Automatic Airplane Tracking; What Radar-systems Engineers Do For Kicks

[G. Eric Rogers] is a radar-systems engineer who just happens to live within sight of the aircraft approach path for the local airport. We wonder if that was one of the criteria when looking for a home? Naturally, he wanted his own home-based system for tracking the airplanes. He ended up repurposing a motorized telescope for this purpose.

The system does not actually use Radar for tracking. Instead, the camera strapped to the telescope is feeding a video experimenter shield. A tracking algorithm analyzes the video and extrapolates vector data. From there, the base unit can be controlled by the Arduino via an RS232 interface.

There are some bugs in the system right now. The Arduino has something of an ADHD problem, losing interesting and going to sleep in the middle of the tracking process. [Eric’s] workaround uses the RS232 board to periodically reset the Arduino, but he hopes to squash this bug soon.

15 thoughts on “Automatic Airplane Tracking; What Radar-systems Engineers Do For Kicks

  1. title mistake….”Automatic airplane tracking; what radar-systems engineers do for kicks”..should read…”Surefire method for meeting homeland security agents”

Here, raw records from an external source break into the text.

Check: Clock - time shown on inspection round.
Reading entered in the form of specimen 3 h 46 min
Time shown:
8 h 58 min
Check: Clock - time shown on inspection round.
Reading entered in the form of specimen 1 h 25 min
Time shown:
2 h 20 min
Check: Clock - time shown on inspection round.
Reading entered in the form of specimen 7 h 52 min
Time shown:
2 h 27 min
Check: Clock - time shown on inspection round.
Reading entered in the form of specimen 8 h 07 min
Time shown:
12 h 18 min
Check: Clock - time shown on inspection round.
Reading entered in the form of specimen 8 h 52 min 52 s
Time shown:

  2. It’s an interesting idea but it feels like he’s reinventing the wheel ever so slightly, there are already methods for tracking via a system called ascom and what he’s doing is really not very far off ‘auto-guiding’ where you use a pair of cameras to image an object using a star to ‘lock on’ to your imaging target. In this case the plane would be the ‘star’, there is even software that uses ‘features’ to track the moon via craters and such like, this could probably be used to guide on planes, if you can give it a direction and height you could work out roughly where to point the scope too.

  3. Reggie,

    Yes, it is being done. But not with an Arduino! Visual tracking systems are kinda pricy … and here’s a nice inexpensive way to track ANY family of objects.

    The ADHD processor might be dealing with a stack over/under run (DAMHIKT) … those are really fun to find … especially when the offending code is infrequently called.

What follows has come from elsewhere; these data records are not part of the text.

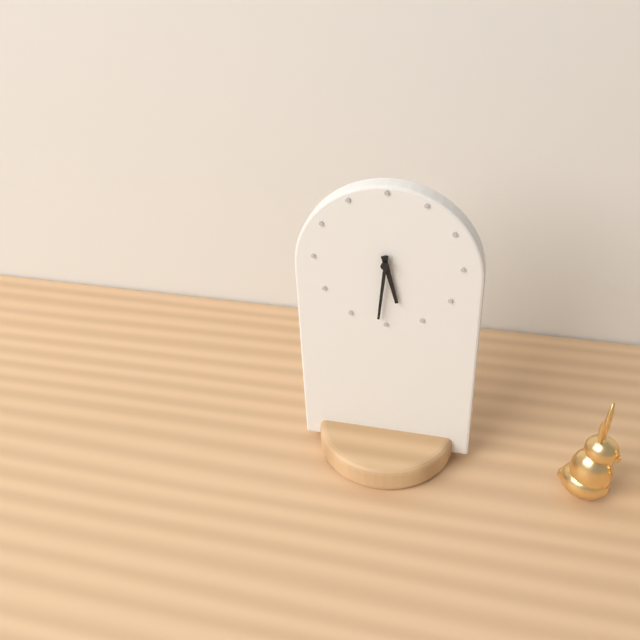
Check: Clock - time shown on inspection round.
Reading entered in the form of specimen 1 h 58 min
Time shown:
5 h 31 min
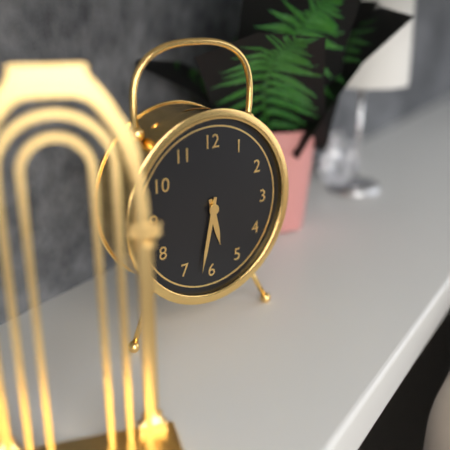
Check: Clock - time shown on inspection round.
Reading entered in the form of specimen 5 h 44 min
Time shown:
5 h 32 min
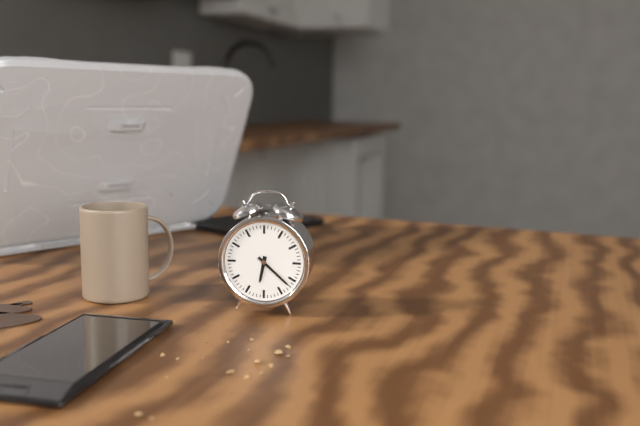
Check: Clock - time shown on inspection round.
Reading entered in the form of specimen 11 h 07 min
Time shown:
6 h 22 min
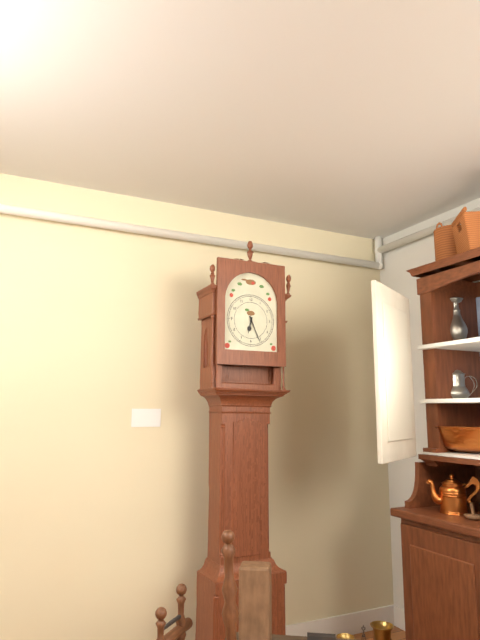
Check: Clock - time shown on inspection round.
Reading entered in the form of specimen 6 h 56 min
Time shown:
6 h 26 min
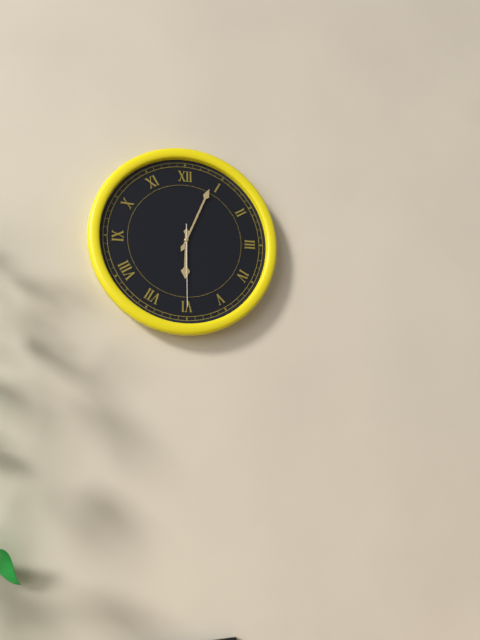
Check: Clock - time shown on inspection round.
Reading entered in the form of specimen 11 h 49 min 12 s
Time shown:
6 h 04 min 30 s
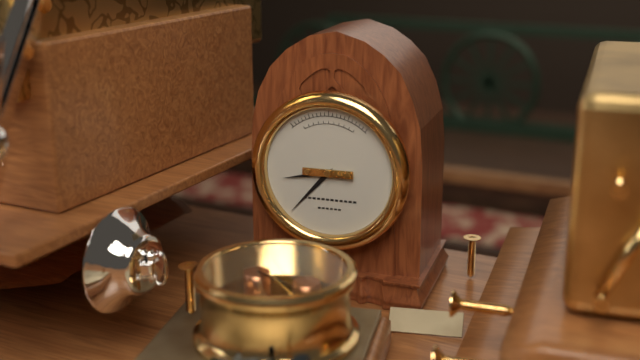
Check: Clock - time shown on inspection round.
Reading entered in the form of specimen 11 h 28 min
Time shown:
8 h 37 min
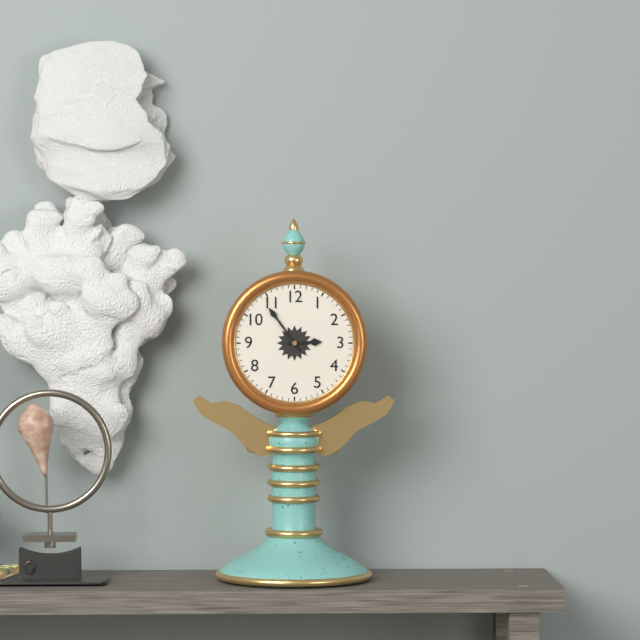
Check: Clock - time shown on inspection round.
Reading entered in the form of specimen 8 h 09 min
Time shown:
2 h 54 min
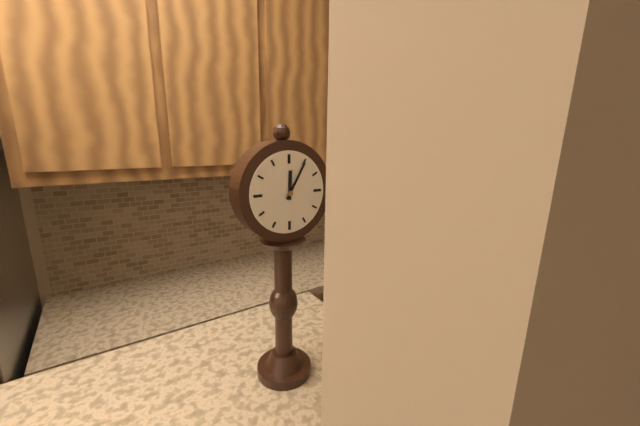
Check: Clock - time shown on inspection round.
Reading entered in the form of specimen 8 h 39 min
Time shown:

      1. Off topic but I’d say at least 25% cooler (esp. for the squirrel) Someone did exactly that, plus it only fires the water pistol if it’s a squirrel, and not a bird. Sorry no link.

  4. You could probably use the angle of the telescope and a range finder to plot the height and path of the object as well… I bet you wouldn’t get very interesting data out of it though.

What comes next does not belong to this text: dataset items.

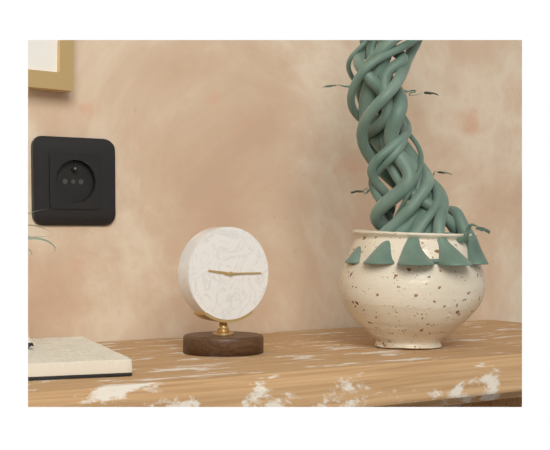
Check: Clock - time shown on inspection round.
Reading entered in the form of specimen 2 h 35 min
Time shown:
9 h 15 min
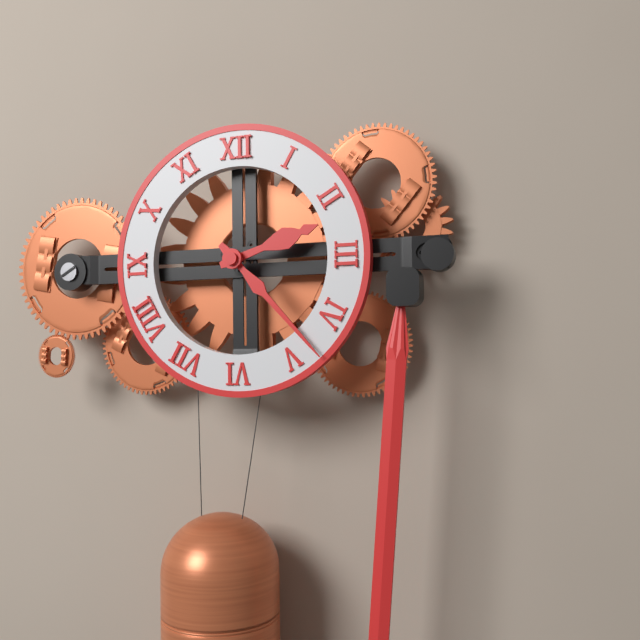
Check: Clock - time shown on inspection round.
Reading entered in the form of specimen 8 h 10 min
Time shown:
2 h 23 min
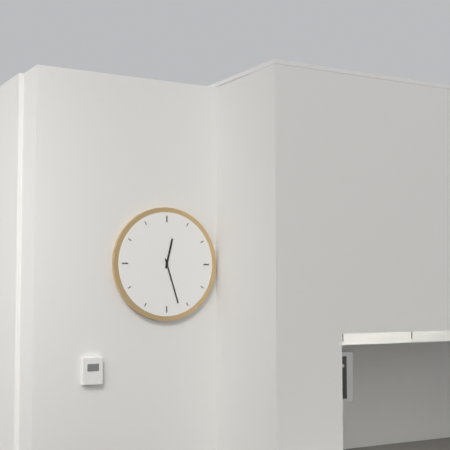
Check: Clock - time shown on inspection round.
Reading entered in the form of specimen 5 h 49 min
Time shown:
12 h 27 min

  5. Rick, actually they’re not pricy at all :) You can use a webcam. software is mostly free too.

    Look for ‘phd guiding’, ‘stellarium’, ‘Daves solar system Recorder’, ‘ascom’ and for linux look at indi. No need to sniff the software, it’s all relatively open. There is also OpenPhd for linux too. I’ve ‘hand-tracked’ the iss with a motorised celestron scope but you can automate all kinds of things then use simple free software for tracking. As mentioned, focus is the bigger issue I can see on randomly fast moving targets, you’re going to want to look at motorising the focuser in some manner (I believe meade make a motor+controller unit for that scope!).

    I know most(all) of the stuff above is astronomy based but between ascom, stellarium and phd (looking at openPHD specifically because it’s opensource) you should be able to see the whole path of what’s going on, it’s a very short leap from PHD using a star to track with the scope to using blob recognition to track a plane (or any other object for that matter, could be entirely possible to use similar software to track people too).

  6. @Guy, any information you could feed the ‘guidance’ software would aid it in tracking rather than blind following, would possibly allow you to automate the system somewhat so you can switch from object to object so the scope goes to meet the object rather than you trying to chase it by hand to get it on screen.